▶ **Excerpted passage**:
Studio album by Plasmatics
- Released: May 1981
- Recorded: 1981
- Studio: The Ranch (New York City)
- Genre: Punk rock; heavy metal;
- Length: 42:09
- Label: Stiff
- Producer: Rod Swenson; Plasmatics;

Plasmatics chronology
| New Hope for the Wretched (1980) | Beyond the Valley of 1984 (1981) | Metal Priestess (1981) |

= Beyond the Valley of 1984 =

Beyond the Valley of 1984 is the second studio album by the American punk rock and heavy metal band Plasmatics. It was released in May 1981 by Stiff Records and spent nine weeks on the US Billboard 200 chart, peaking at number 142 in the summer of 1981.

After the success of their first studio album and tour, the band began recording their follow-up album in New York City. After the amount of time and money that was put into the band's debut studio album, New Hope for the Wretched, Bruce Kirkland at Stiff Records agreed to put up the funds as long as Rod Swenson produced, and Beyond the Valley of 1984 was done in less than three weeks at a quarter of the cost of New Hope for the Wretched.

Swenson proposed the name Beyond the Valley of 1984 for the album, and the tour became The 1984 World Tour. In between touring drummers, Alice Cooper's Neal Smith was brought in to do the drumming for Beyond the Valley of 1984, and the album, with its Orwellian and apocalyptic theme and songs such as "Masterplan", "Pig Is a Pig" and "Sex Junkie", were released a few months later.

▶ **Objective**:
Please answer these questions from the Plasmatics album text above:
(a) In which studio was the album recorded?
(b) What was its peak position on the US Billboard 200?
(c) Who did the drumming on the album?

▶ **Records**:

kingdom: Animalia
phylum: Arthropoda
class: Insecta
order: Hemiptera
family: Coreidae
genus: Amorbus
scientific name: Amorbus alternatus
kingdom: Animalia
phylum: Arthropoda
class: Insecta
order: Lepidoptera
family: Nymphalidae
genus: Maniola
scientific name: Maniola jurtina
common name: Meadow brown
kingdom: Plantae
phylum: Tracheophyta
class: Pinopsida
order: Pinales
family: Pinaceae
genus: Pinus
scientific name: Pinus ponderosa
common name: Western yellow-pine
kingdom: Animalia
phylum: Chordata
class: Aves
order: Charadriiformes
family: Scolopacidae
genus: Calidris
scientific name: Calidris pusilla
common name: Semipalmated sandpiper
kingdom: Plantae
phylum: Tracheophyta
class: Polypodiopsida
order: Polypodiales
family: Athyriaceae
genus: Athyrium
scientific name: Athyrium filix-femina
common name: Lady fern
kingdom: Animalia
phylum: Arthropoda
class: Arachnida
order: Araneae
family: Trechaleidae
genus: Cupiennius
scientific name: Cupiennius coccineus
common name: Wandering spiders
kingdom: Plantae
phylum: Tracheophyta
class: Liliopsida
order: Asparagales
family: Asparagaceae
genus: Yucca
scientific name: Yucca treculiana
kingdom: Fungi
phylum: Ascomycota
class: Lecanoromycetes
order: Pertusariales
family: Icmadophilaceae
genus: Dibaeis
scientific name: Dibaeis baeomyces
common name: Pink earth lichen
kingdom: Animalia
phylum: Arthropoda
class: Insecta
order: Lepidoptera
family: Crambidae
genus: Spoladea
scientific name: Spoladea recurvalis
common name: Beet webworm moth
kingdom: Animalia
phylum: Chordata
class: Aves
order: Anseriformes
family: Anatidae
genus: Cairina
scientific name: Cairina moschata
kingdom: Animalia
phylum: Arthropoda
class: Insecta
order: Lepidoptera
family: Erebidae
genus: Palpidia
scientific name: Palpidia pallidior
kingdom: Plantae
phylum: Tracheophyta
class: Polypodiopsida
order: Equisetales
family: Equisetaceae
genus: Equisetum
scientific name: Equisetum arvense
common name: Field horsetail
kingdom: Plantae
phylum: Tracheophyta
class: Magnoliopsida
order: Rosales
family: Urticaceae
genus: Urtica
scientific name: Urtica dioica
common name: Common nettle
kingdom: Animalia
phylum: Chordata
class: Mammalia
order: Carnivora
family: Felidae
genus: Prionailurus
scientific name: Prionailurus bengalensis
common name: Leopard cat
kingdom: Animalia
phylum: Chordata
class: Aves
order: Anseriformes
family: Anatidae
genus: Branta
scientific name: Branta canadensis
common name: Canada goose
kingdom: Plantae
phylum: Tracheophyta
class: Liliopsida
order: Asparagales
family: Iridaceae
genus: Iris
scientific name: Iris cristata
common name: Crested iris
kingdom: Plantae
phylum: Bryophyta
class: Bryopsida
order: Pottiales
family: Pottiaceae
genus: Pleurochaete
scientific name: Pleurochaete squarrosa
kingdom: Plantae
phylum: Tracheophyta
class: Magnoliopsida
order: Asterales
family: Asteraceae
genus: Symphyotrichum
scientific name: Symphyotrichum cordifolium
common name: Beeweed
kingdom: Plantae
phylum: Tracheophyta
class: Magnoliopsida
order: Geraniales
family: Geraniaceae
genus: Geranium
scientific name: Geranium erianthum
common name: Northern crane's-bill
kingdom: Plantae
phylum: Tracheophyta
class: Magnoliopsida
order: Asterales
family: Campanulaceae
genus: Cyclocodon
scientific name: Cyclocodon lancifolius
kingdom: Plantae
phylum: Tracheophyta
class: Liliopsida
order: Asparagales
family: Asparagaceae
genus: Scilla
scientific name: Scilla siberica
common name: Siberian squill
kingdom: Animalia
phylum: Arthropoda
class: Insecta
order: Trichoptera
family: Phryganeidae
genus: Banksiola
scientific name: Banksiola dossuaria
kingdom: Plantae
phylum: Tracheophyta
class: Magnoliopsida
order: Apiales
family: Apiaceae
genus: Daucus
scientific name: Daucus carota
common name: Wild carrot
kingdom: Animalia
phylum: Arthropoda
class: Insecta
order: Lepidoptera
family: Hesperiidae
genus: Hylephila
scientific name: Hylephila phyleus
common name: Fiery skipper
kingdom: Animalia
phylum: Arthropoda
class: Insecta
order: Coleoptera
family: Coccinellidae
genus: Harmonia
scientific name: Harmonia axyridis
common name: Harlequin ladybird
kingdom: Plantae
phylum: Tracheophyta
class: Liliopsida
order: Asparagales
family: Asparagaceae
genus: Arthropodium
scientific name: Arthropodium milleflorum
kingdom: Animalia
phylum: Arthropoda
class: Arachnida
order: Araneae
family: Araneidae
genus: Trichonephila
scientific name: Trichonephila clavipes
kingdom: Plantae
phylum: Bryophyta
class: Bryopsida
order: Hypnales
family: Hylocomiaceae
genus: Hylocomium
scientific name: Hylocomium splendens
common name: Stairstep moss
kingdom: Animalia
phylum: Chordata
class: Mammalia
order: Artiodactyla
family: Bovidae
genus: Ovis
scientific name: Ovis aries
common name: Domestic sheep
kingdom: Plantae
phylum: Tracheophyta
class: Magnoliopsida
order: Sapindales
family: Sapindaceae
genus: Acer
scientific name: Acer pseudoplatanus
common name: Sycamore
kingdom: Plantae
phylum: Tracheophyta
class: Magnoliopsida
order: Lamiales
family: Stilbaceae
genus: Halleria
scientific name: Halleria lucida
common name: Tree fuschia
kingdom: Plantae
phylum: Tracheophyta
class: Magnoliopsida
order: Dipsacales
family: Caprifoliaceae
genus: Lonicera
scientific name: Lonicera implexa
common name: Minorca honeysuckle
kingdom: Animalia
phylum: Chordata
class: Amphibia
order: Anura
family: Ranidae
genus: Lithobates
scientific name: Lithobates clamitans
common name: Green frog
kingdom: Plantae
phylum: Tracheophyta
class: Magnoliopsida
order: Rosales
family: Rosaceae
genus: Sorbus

▶ **Written solution**:
(a) The Ranch, in New York City.
(b) Number 142.
(c) Neal Smith, Alice Cooper's drummer.